1.4.6.3. Le langage politique : vérité

Les affiches politiques, en tant que lieux de construction d’un texte, comportentdes caractéristiques d’un langage politique commed’un langage publicitaire, d’où la confusion que l’on peut faire concernant la colonisation de l’un par l’autre que l’on a signalé plus haut. Cependant, le lieu de construction du texte propre au langage politique se distingue des autres en ce qu’il met en rapport les acteurs institutionnels avec les fonctions qu’ils veulent assumer : il réactualise ainsi sans cesse l’architecture institutionnelle. Mais du coup, il ne peut pas être compris sans une connaissance minimale de cette architecture.

Le lieu de construction du texte est alors, dans le cas du langage politique, l’expression d’un espace imaginaire. Ce qui fait du langage politique un moteur de l’histoire c’est la projection dans un temps imaginaire qui est le futur dans lequel il nous plonge. Tandis que le langage publicitaire met en scène un temps présent propre à l’action (le plus souvent celle de consommer), le lieu de la construction du texte politique est toujours tourné vers un temps futur, qui ne peut être qu’imaginaire, ce qui est le propre de l’utopie. L’affiche électorale se confronte dès lors à une double contrainte : elle doit rendre compte d’un imaginaire politique mais elle doit aussi mettre en scène un temps présent propre à l’action (celle d’aller voter). Mais cette abolition de la distance entre l’avenir (imaginaire) et le présent du vote (l’action) n’est proprement politique que si elle repose sur l’expression d’arguments vrais entraînant la responsabilité de celui qui les énonce au-delà du moment de l’énonciation.
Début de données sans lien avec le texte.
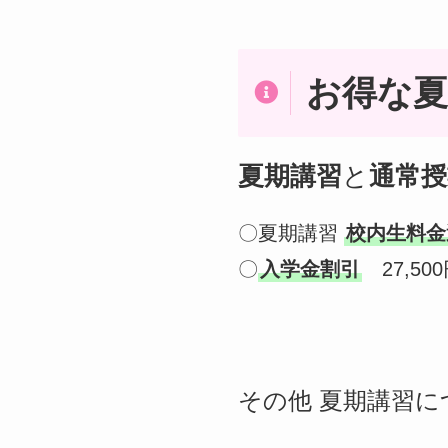
お得な
夏期講習
と
通常授
〇夏期講習
校内生料金
〇
入学金割引
27,50
その他 夏期講習に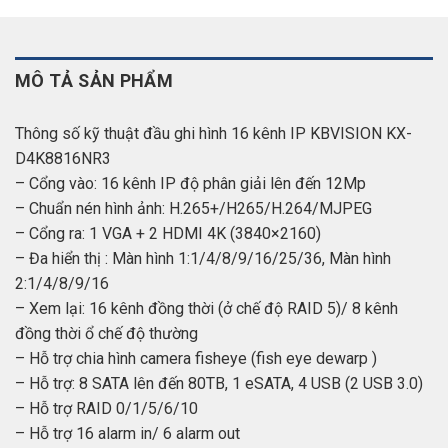
MÔ TẢ SẢN PHẨM
Thông số kỹ thuật đầu ghi hình 16 kênh IP KBVISION KX-
D4K8816NR3
– Cổng vào: 16 kênh IP độ phân giải lên đến 12Mp
– Chuẩn nén hình ảnh: H.265+/H265/H.264/MJPEG
– Cổng ra: 1 VGA + 2 HDMI 4K (3840×2160)
– Đa hiển thị : Màn hình 1:1/4/8/9/16/25/36, Màn hình
2:1/4/8/9/16
– Xem lại: 16 kênh đồng thời (ở chế độ RAID 5)/ 8 kênh
đồng thời ổ chế độ thường
– Hỗ trợ chia hình camera fisheye (fish eye dewarp )
– Hỗ trợ: 8 SATA lên đến 80TB, 1 eSATA, 4 USB (2 USB 3.0)
– Hỗ trợ RAID 0/1/5/6/10
– Hỗ trợ 16 alarm in/ 6 alarm out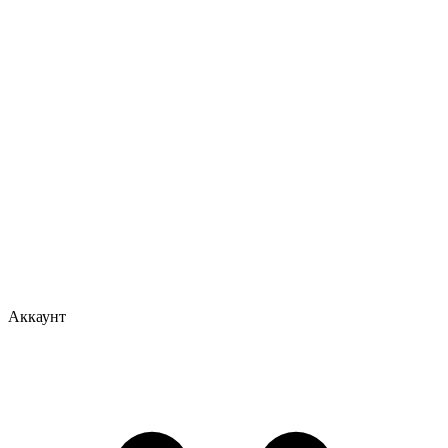
Аккаунт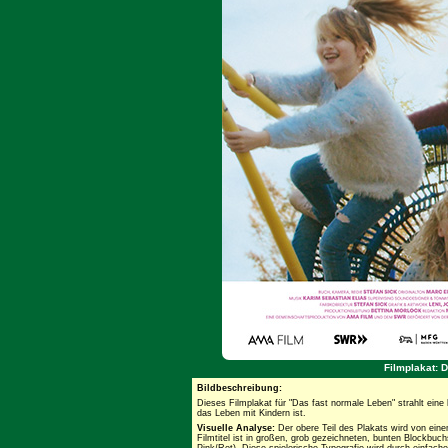
Filmplakat: 
Bildbeschreibung:
Dieses Filmplakat für "Das fast normale Leben" strahlt eine 
das Leben mit Kindern ist.
Visuelle Analyse:
Der obere Teil des Plakats wird von ein
Filmtitel ist in großen, grob gezeichneten, bunten Blockbuch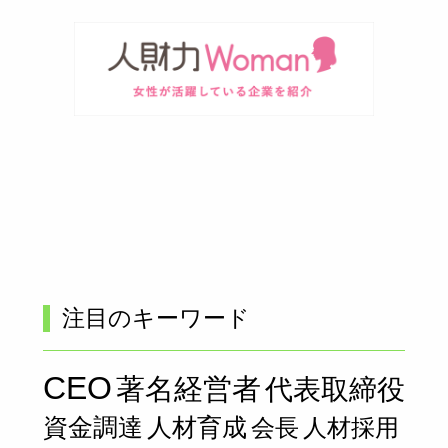
注目のキーワード
CEO
著名経営者
代表取締役
資金調達
人材育成
会長
人材採用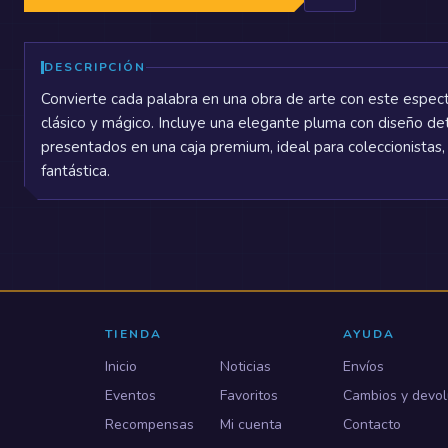
DESCRIPCIÓN
Convierte cada palabra en una obra de arte con este espectac
clásico y mágico. Incluye una elegante pluma con diseño deta
presentados en una caja premium, ideal para coleccionistas, 
fantástica.
TIENDA
AYUDA
Inicio
Noticias
Envíos
Eventos
Favoritos
Cambios y devol
Recompensas
Mi cuenta
Contacto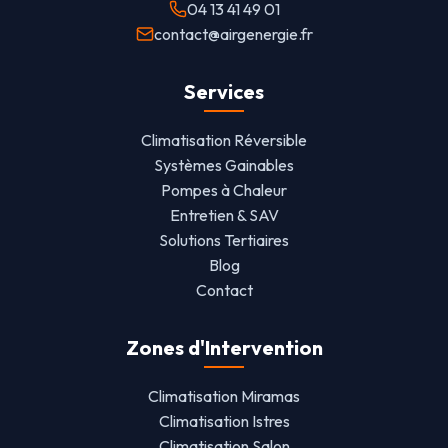
04 13 41 49 01
contact@airgenergie.fr
Services
Climatisation Réversible
Systèmes Gainables
Pompes à Chaleur
Entretien & SAV
Solutions Tertiaires
Blog
Contact
Zones d'Intervention
Climatisation Miramas
Climatisation Istres
Climatisation Salon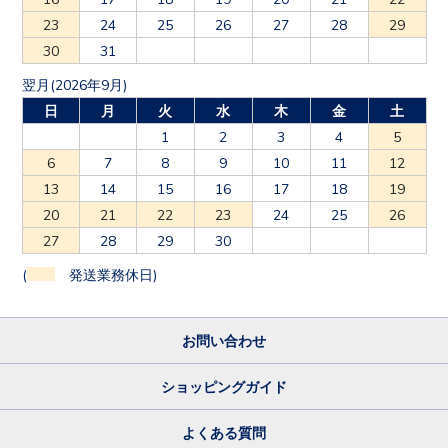
23
24
25
26
27
28
29
30
31
翌月(2026年9月)
日
月
火
水
木
金
土
1
2
3
4
5
6
7
8
9
10
11
12
13
14
15
16
17
18
19
20
21
22
23
24
25
26
27
28
29
30
(
発送業務休日)
お問い合わせ
ショッピングガイド
よくある質問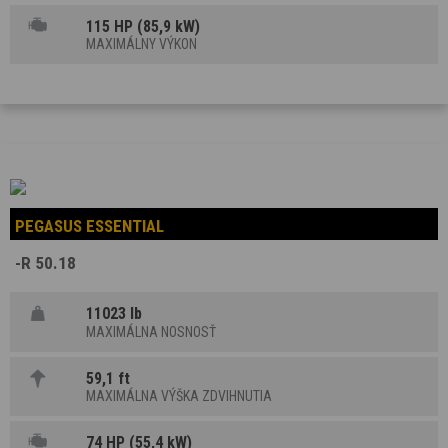
115 HP (85,9 kW)
MAXIMÁLNY VÝKON
PEGASUS ESSENTIAL
-R 50.18
11023 lb
MAXIMÁLNA NOSNOSŤ
59,1 ft
MAXIMÁLNA VÝŠKA ZDVIHNUTIA
74 HP (55,4 kW)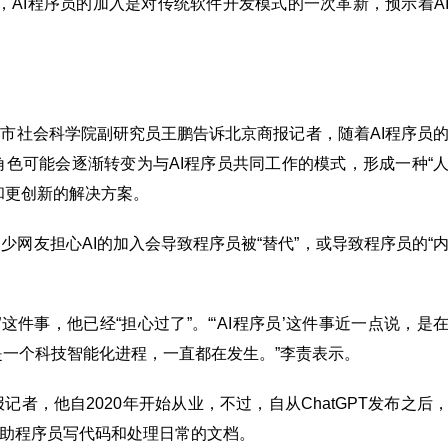
，AI程序员的加入是对传统软件开发模式的一次革新，预示着A
京市社会科学院副研究员王鹏告诉北京商报记者，随着AI程序员
色可能会逐渐转变为与AI程序员共同工作的模式，形成一种“
和更创新的解决方案。
网友担心AI的加入会导致程序员被“替代”，或导致程序员的“
这件事，他已经“担心过了”。“‘AI程序员’这件事近一点说，是
这是一个科技智能化进程，一直都在发生。”李责表示。
拍客有图｜立秋，北京的第一束阳光请收好
者，他自2020年开始从业，不过，自从ChatGPT发布之后
辅助程序员写代码和处理日常的文档。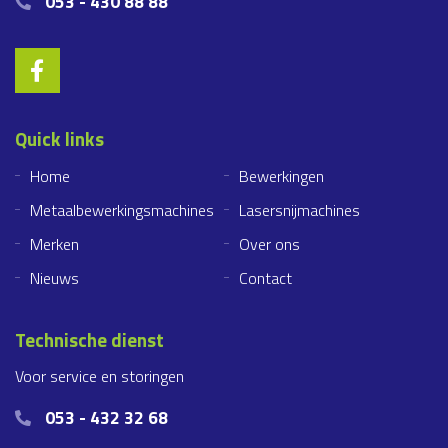
053 - 430 88 88
Quick links
Home
Bewerkingen
Metaalbewerkingsmachines
Lasersnijmachines
Merken
Over ons
Nieuws
Contact
Technische dienst
Voor service en storingen
053 - 432 32 68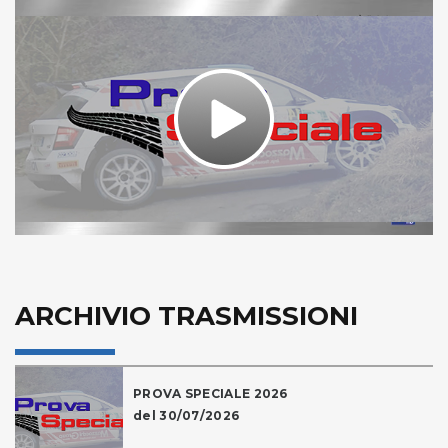
Play
Video
ARCHIVIO TRASMISSIONI
PROVA SPECIALE 2026
del 30/07/2026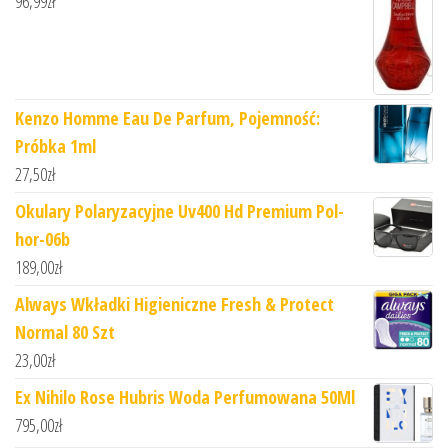
96,99
zł
Kenzo Homme Eau De Parfum, Pojemność:
Próbka 1ml
27,50
zł
Okulary Polaryzacyjne Uv400 Hd Premium Pol-
hor-06b
189,00
zł
Always Wkładki Higieniczne Fresh & Protect
Normal 80 Szt
23,00
zł
Ex Nihilo Rose Hubris Woda Perfumowana 50Ml
795,00
zł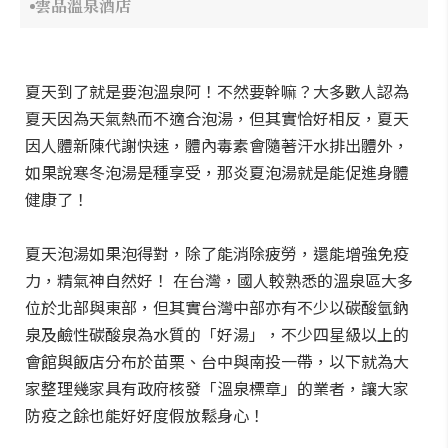
雲品溫泉酒店
夏天到了就是要泡溫泉阿！不然要幹嘛？大多數人認為
夏天因為天氣熱而不適合泡湯，但其實恰好相反，夏天
因人體新陳代謝快速，體內毒素會隨著汗水排出體外，
如果說寒冬泡湯是種享受，那炎夏泡湯就是能促進身體
健康了！
夏天泡湯如果泡得對，除了能消除疲勞，還能增強免疫
力，精氣神自然好！ 在台灣，國人較熟悉的溫泉區大多
位於北部與東部，但其實台灣中部亦有不少以碳酸氫鈉
泉及鹼性碳酸泉為水質的「好湯」，不少四星級以上的
會館與飯店分布於苗栗、台中與南投一帶，以下就為大
家整理幾家具有政府核發「溫泉標章」的業者，讓大家
防疫之餘也能好好度假放鬆身心！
Si cela n’est pas possible, le langage politique se trouve dans une situation d’hégémonie sans projection imaginaire ; c’est le cas des régimes totalitaires, où la mise en scène du langage politique se fait le plus souvent dans le temps présent de l’action (que ce soit le temps de la révolution ou de la restauration). À ce moment, d’une part la production du langage politique s’estompe parce que la réflexivité est mise en cause et d’autre part le lieu de construction du texte propre au langage politique est enfermé dans le présent événementiel. Claude Lefort parle ainsi du totalitarisme :

‘« C’est d’une mutation politique, d’une mutation d’ordre symbolique, dont témoigne au mieux le changement de statut du pouvoir, que surgit le totalitarisme moderne. Dans les faits, un parti s’élève, se présentant comme d’une autre nature que les partis traditionnels, comme porteur des aspirations du peuple entier et détenteur d’une légitimité qui le met au-dessus des lois ; il s’empare du pouvoir en détruisant toutes les oppositions ; le nouveau pouvoir n’a de comptes à rendre à personne, il se soustrait à tout contrôle légal » 106

Seule la discussion permet la mise en place d’un contrôle sur le pouvoir et celle-ci est incarnée, dans les lieux de construction du texte, par des êtres de parole porteurs d’arguments qui s’appuient sur le principe de vérité.

Notes
106.

LEFORT, C : Essais sur le politique, Seuil 1986 (p.22).